> _TO-DO ITEM 1_: Using the State Street post, decide whether each statement is true: (a) dissertator-burrito-day happens on Tuesdays; (b) the wireless access at the Fair Trade Coffeehouse was good; (c) the talk with Lynn lasted about five minutes. For each, answer yes or no and quote the deciding words.

> _EXTRACT TO READ_:
I am not claiming that the models presented here are the best such models, but when I think of some of the braindead examples of address books, movie databases, etc., that I see out there, I am torn between vomiting and crying. There are good solutions as well—frameworks and content management systems, for exmaple—that take proper, normalized data modeling into account, but they are overkill for my needs (I'm just one guy with a small movie and book collection sitting in a house typing at a keyboard ...).

IV. State Street

Tuesday has become dissertator-burrito-day in Madison, a gathering that brings together me, Di, and Felecia. It is always the same: Qdoba, vegetarian burrito, perhaps some chips, a glass of water, about 2pm (so Di can get off work or similar), and going until we've run out of conversation.

D&F recently got MySpace accounts, so I rearranged my friends to place them first (see: Part I: Sites). After the food I pulled out the laptop, connected to Steep & Brew's wireless access point, and browsed a bit. We viewed and laughed at the spam (see: Part II: Spam), and then made a move to YouTube for the amazing 70s Danish version of Apache, Boney M's 1978 Rasputin, Lori's 2006 Eurovision winner Hard Rock Halleluja (which I've been meaning to analyze in detail), and my favorite two recent videos: the Honda Element commercial, No Pinch, and the stop-motion-video masterpiece, Tony vs. Paul.

Thereafter I found myself walking down a damp and shimmering State Street toward the Fair Trade Coffeehouse for a cup of coffee and a blueberry fritter. My only complaint: crappy wireless access. It is the same all over campus on throughout the city—connections are dropped, bandwidth is meager, and you realize, this is no replacement for DSL or cable at this point.

People mosey up and down this street, they bike, they pause and smoke and beg and wave.

Lynn wandered by, saw me in the window, so walked in, and what should have been a five minute chat about the merits of various coffee liqueurs ended up an hour or more later focusing on teaching fifth semester German and the intellectual qualifications of students to read metaphorically.

Well, that was my focus, at least.

—December 12 2006

> _TO-DO ITEM 2_: Reproduce the entries word for word from the line with "熊本県知事登録旅行業 地域-265号" to the line with "Jūs varat jebkurā", both lines included. Omit the pictures.

Extracted data entries:
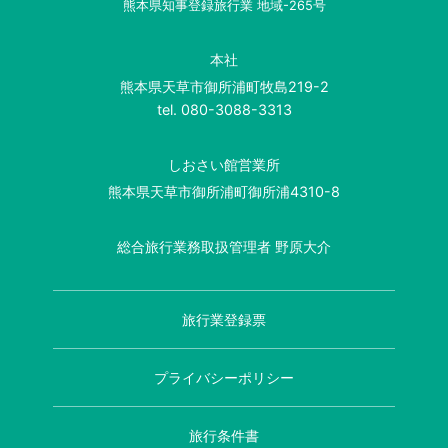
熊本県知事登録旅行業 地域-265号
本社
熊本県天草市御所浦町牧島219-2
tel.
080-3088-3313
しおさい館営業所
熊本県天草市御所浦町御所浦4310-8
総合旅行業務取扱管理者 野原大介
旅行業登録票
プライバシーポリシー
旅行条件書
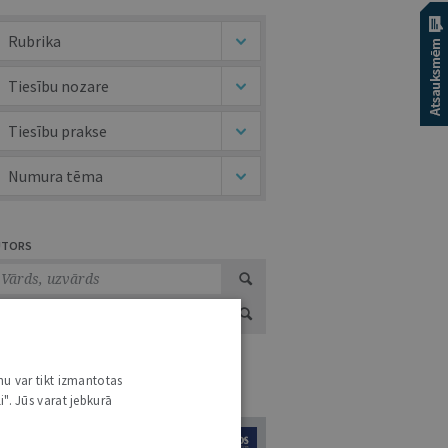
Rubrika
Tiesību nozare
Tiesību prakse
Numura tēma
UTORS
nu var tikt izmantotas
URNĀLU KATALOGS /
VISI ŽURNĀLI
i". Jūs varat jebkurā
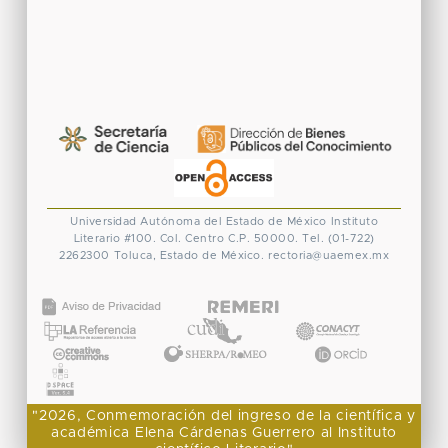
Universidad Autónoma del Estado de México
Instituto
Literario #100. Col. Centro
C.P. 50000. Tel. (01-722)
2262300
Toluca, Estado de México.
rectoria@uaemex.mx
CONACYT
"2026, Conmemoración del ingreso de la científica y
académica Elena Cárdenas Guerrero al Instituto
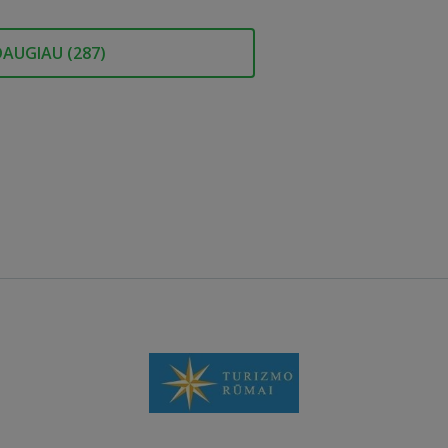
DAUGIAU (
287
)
...
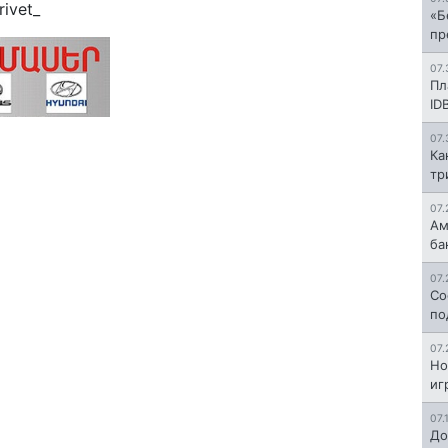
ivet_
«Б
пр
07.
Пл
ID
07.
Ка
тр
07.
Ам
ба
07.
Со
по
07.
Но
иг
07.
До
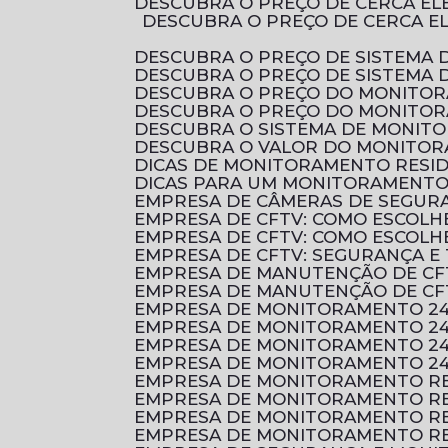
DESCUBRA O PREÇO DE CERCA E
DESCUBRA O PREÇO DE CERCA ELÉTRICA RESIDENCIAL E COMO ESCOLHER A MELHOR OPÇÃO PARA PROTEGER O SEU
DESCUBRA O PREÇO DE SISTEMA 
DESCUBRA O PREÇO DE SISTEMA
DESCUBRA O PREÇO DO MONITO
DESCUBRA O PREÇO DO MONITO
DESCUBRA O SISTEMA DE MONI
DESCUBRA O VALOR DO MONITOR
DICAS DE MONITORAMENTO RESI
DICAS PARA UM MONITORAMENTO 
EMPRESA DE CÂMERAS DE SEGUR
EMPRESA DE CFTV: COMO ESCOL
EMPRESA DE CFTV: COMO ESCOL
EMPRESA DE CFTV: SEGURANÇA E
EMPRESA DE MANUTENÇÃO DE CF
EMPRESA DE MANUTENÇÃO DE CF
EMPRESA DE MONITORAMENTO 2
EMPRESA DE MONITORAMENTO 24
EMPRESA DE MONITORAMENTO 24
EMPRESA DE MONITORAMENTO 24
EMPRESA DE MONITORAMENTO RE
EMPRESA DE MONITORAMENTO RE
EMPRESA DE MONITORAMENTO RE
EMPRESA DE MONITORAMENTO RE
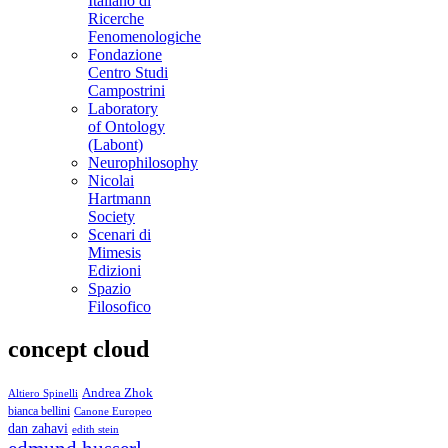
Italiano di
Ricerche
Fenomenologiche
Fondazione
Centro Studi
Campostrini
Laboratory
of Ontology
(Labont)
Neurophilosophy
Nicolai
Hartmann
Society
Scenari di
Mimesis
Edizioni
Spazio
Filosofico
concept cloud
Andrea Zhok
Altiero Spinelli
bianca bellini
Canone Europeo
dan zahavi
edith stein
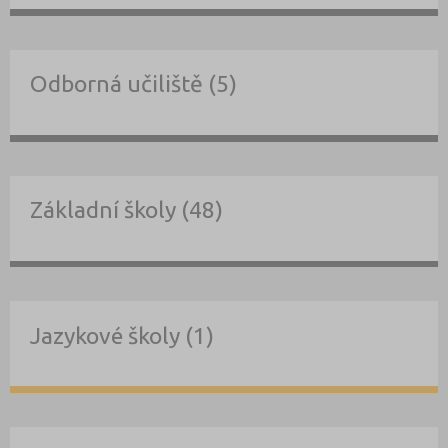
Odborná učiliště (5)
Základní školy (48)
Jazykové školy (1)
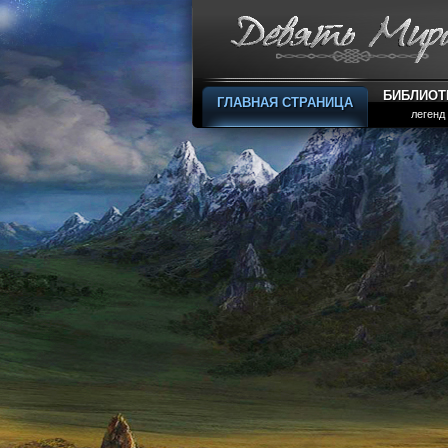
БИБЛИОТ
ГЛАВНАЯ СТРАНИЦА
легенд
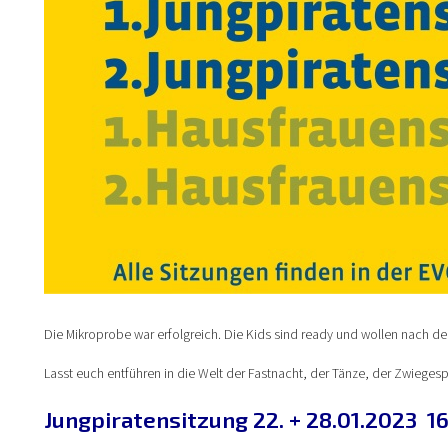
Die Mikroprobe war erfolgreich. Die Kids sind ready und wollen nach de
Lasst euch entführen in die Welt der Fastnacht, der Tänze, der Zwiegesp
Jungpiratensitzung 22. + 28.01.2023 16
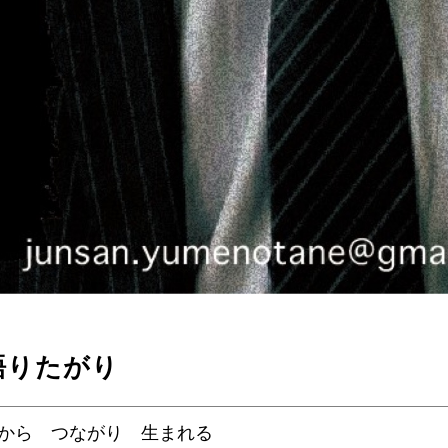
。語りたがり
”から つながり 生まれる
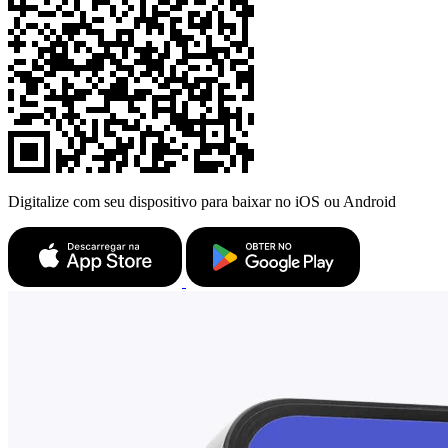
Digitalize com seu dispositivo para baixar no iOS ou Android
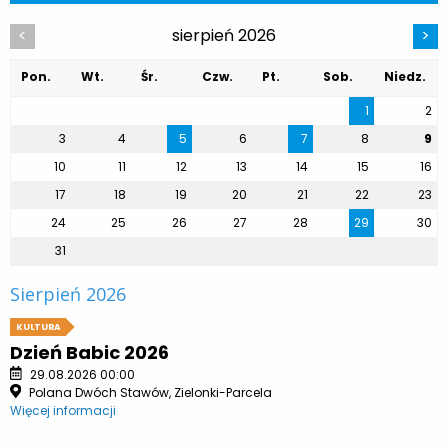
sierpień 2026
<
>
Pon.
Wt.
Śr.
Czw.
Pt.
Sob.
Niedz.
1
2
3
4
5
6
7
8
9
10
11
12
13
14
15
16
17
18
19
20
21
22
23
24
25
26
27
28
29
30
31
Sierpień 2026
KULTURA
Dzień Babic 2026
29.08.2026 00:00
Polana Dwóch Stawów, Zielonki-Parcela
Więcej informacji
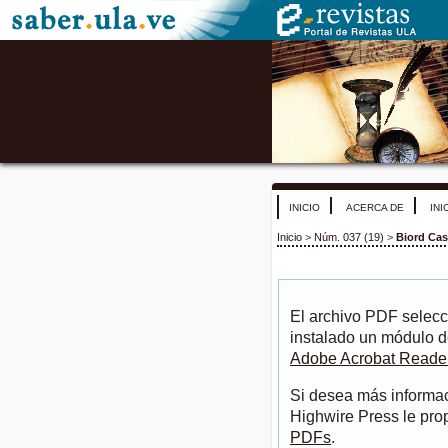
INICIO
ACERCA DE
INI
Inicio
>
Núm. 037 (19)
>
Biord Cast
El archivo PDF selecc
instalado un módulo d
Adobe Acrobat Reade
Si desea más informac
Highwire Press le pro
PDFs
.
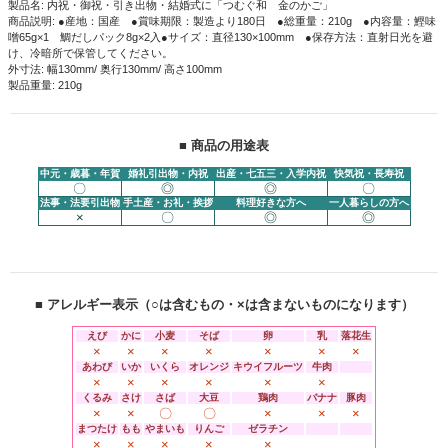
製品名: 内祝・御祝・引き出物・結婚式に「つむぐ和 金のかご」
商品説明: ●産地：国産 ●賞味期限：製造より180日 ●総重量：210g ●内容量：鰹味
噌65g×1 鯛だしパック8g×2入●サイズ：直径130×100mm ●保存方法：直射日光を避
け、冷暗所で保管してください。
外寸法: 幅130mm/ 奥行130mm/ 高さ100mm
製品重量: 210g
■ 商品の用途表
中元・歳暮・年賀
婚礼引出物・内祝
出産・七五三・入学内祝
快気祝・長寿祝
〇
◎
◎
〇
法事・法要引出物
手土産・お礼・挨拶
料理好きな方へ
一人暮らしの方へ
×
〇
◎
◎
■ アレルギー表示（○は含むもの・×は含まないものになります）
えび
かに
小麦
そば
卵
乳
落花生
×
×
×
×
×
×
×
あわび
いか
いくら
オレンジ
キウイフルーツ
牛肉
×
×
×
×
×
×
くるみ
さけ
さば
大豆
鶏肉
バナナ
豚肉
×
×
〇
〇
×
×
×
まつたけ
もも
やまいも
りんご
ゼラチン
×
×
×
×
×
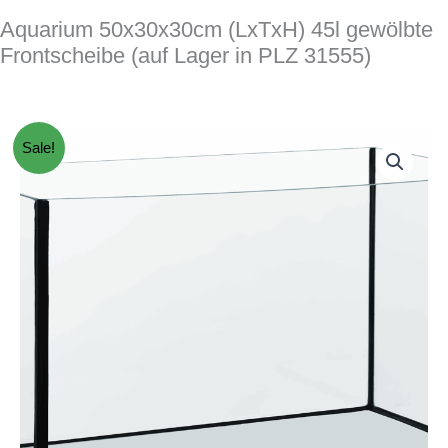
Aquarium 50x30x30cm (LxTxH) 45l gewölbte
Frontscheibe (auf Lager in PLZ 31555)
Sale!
* * *
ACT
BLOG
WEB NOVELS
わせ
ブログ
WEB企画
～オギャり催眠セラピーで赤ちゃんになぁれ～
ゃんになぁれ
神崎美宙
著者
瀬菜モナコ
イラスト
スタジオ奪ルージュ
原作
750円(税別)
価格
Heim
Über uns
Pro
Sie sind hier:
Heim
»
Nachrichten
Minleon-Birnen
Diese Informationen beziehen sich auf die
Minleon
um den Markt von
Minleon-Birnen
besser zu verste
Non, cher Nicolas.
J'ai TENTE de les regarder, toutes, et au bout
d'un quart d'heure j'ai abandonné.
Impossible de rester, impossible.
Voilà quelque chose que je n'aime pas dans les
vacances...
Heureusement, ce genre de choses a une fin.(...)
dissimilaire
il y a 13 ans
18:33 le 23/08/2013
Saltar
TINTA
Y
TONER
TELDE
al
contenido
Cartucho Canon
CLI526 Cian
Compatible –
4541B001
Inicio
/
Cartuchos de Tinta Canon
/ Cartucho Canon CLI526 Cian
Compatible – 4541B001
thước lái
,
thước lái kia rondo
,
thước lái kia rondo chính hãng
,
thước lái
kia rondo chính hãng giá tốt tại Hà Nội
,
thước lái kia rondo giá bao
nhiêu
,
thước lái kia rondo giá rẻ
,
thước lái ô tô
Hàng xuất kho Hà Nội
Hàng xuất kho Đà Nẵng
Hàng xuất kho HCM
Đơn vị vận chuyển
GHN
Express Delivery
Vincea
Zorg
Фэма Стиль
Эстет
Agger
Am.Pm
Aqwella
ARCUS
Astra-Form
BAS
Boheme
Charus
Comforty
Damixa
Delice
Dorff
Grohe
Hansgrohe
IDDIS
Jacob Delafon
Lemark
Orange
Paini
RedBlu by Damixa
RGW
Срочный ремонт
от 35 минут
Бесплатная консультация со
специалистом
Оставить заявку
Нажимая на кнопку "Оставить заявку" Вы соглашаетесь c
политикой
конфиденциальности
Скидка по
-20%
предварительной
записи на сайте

> _SOLUTION 1_:
(a) Yes: "Tuesday has become dissertator-burrito-day in Madison"
(b) No: "My only complaint: crappy wireless access."
(c) No: "what should have been a five minute chat about the merits of various coffee liqueurs ended up an hour or more later"

> _SOLUTION 2_:
熊本県知事登録旅行業 地域-265号
本社
熊本県天草市御所浦町牧島219-2
tel.
080-3088-3313
しおさい館営業所
熊本県天草市御所浦町御所浦4310-8
総合旅行業務取扱管理者 野原大介
旅行業登録票
プライバシーポリシー
旅行条件書
Rubrika
Tiesību nozare
Tiesību prakse
Numura tēma
UTORS
nu var tikt izmantotas
URNĀLU KATALOGS /
VISI ŽURNĀLI
i". Jūs varat jebkurā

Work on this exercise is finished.